Hart: “It’s dark down here. Heaven’s much brighter and your eyes get used to it. Angels are a clumsy lot if they end up back here. Lots of accidents. Broken things. People pushed by mistake into the other world.”
Bea: “And are you an angel?”
Hart: “Are you?”
It could be argued that the similar age of the actors and characters in the play allows for some authenticity. But how do you teach high school students to overcome any nervousness with intimate scenes?
“These students are exceptional in their trust and acceptance of one another,” says Dunn. “I learn from them. They teach me.”
Windsor Theatre Company stages a number of productions each year. Each student plays a variety of roles as actor, director and technician. Many graduating students go on to futures in theatre and film.
"One of my favourite things about Windsor’s theatre company is the bond between every person involved. It’s truly something that’s really special to be involved in, as it’s like a second family," says Grade 12 student Julia Murphy, who plays Bea.
Fellow student Ana Mohammadzadeh agrees. "Theatre company has been a key element of my high school experience, allowing me to meet new people, explore my theatre interests and serve as a creative outlet for me," she says. "It has helped me grow as an actor, student, and as a person."

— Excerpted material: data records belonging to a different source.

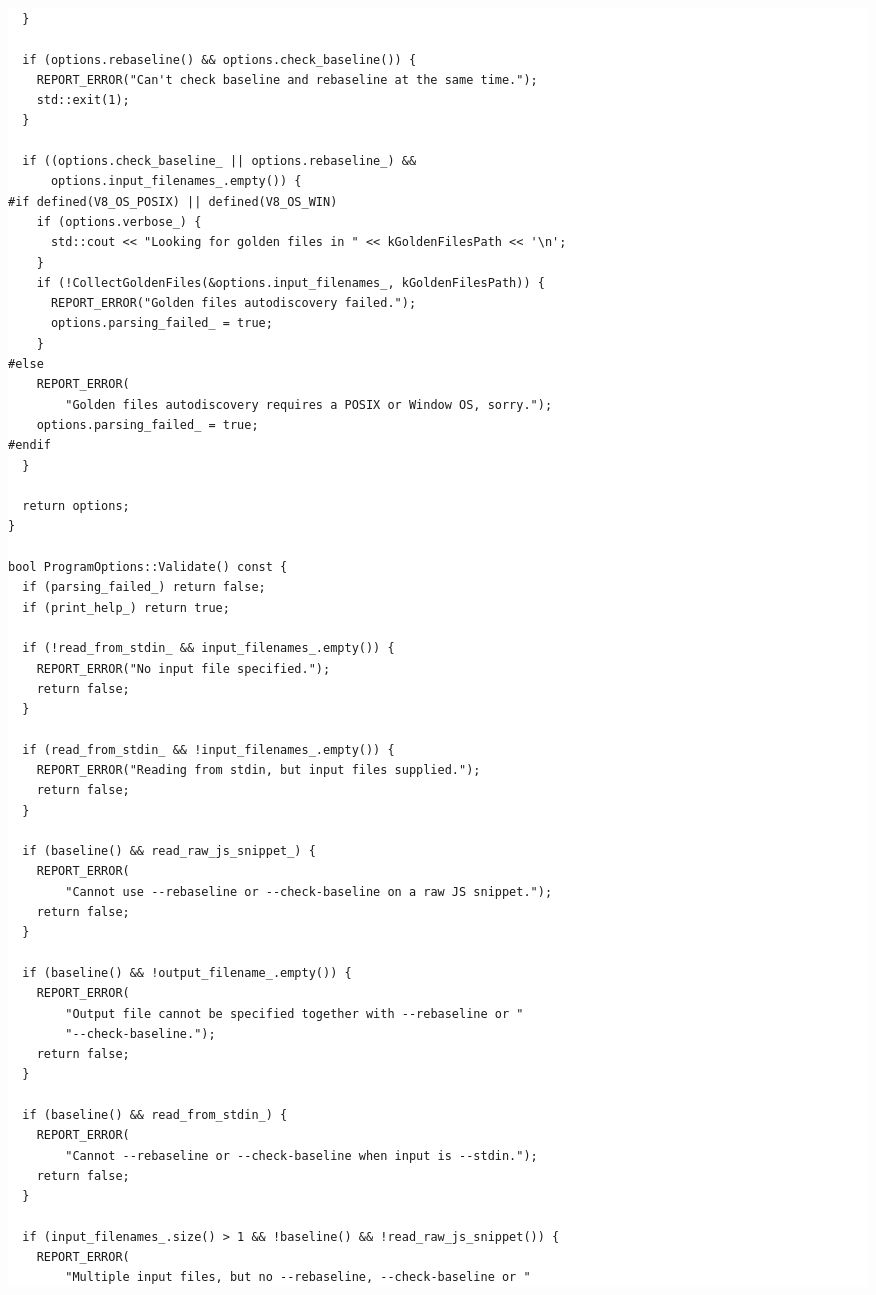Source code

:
 ```
  }

  if (options.rebaseline() && options.check_baseline()) {
    REPORT_ERROR("Can't check baseline and rebaseline at the same time.");
    std::exit(1);
  }

  if ((options.check_baseline_ || options.rebaseline_) &&
      options.input_filenames_.empty()) {
#if defined(V8_OS_POSIX) || defined(V8_OS_WIN)
    if (options.verbose_) {
      std::cout << "Looking for golden files in " << kGoldenFilesPath << '\n';
    }
    if (!CollectGoldenFiles(&options.input_filenames_, kGoldenFilesPath)) {
      REPORT_ERROR("Golden files autodiscovery failed.");
      options.parsing_failed_ = true;
    }
#else
    REPORT_ERROR(
        "Golden files autodiscovery requires a POSIX or Window OS, sorry.");
    options.parsing_failed_ = true;
#endif
  }

  return options;
}

bool ProgramOptions::Validate() const {
  if (parsing_failed_) return false;
  if (print_help_) return true;

  if (!read_from_stdin_ && input_filenames_.empty()) {
    REPORT_ERROR("No input file specified.");
    return false;
  }

  if (read_from_stdin_ && !input_filenames_.empty()) {
    REPORT_ERROR("Reading from stdin, but input files supplied.");
    return false;
  }

  if (baseline() && read_raw_js_snippet_) {
    REPORT_ERROR(
        "Cannot use --rebaseline or --check-baseline on a raw JS snippet.");
    return false;
  }

  if (baseline() && !output_filename_.empty()) {
    REPORT_ERROR(
        "Output file cannot be specified together with --rebaseline or "
        "--check-baseline.");
    return false;
  }

  if (baseline() && read_from_stdin_) {
    REPORT_ERROR(
        "Cannot --rebaseline or --check-baseline when input is --stdin.");
    return false;
  }

  if (input_filenames_.size() > 1 && !baseline() && !read_raw_js_snippet()) {
    REPORT_ERROR(
        "Multiple input files, but no --rebaseline, --check-baseline or "
```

High school productions have been entered into North Shore Zone Festival of Plays since 2005, says festival chair Mike Jarvis.
Presentation House Theatre will play host to a theatrical playoff of sorts in which local acting companies put on their best show during the week-long competition that culminates in the crowning of a North Shore community theatre champion.
“It is a tremendous learning experience for them just being involved, often members from the North Shore clubs will help where needed in their production,” he adds.
Murphy certainly sees the value of being surrounded by by veteran actors.
"I’m incredibly excited to be performing in the North Vancouver Zone Festival," she say. "It’s an opportunity unlike any I’ve had before. One of the best parts of being involved with the festival is the opportunity to meet and learn from veteran actors and actresses in our community. As someone who’s rarely done more than high school theatre, I’m very excited to be able to meet people who have been doing this for quite a while and have a level of wisdom within theatre that is very unique."
The festival is open to any North shore theatrical group and this year includes Deep Cove Stage, North Vancouver Players, SMP Players, Between Shifts from Squamish and the Windsor Theatre Company.
“The participating clubs have been rehearsing their play from four to six months and most will do a run in their theatre in the month preceding the festival, honing their skills and refining their part so they can come to festival showing their best. Therefore the calibre should be as good as it gets in community theatre,” says Jarvis.